Work order: Starting at the line with "vorweisen kann. Das" and stopping at the final line, retype the data below exactly; do not carry over any pictures.

Dataset excerpts:
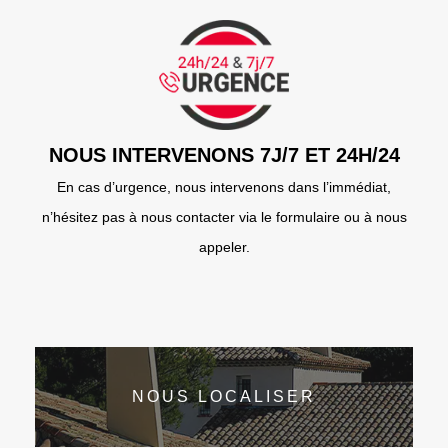
NOUS INTERVENONS 7J/7 ET 24H/24
En cas d’urgence, nous intervenons dans l’immédiat,
n’hésitez pas à nous contacter via le formulaire ou à nous
appeler.
NOUS LOCALISER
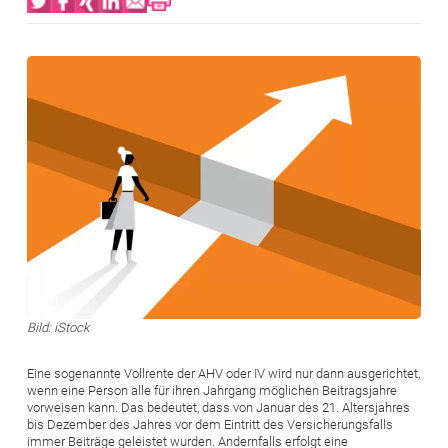
Bild
Bild: iStock
Eine sogenannte Vollrente der AHV oder IV wird nur dann aus­gerichtet,
wenn eine Person alle für ihren Jahrgang möglichen ­Beitragsjahre
vorweisen kann. Das bedeutet, dass von Januar des 21. Altersjahres
bis Dezember des Jahres vor dem Eintritt des Versicherungsfalls
immer Beiträge geleistet wurden. Andernfalls erfolgt eine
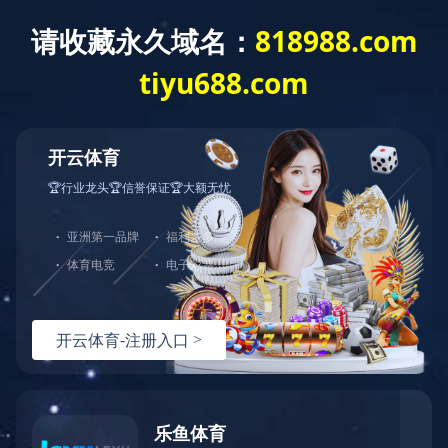
首 页
企业文化
核心品牌
核心理念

Result of this task:
vorweisen kann. Das bedeutet, dass von Januar des 21. Altersjahres
bis Dezember des Jahres vor dem Eintritt des Versicherungsfalls
immer Beiträge geleistet wurden. Andernfalls erfolgt eine
首 页
企业文化
核心品牌
核心理念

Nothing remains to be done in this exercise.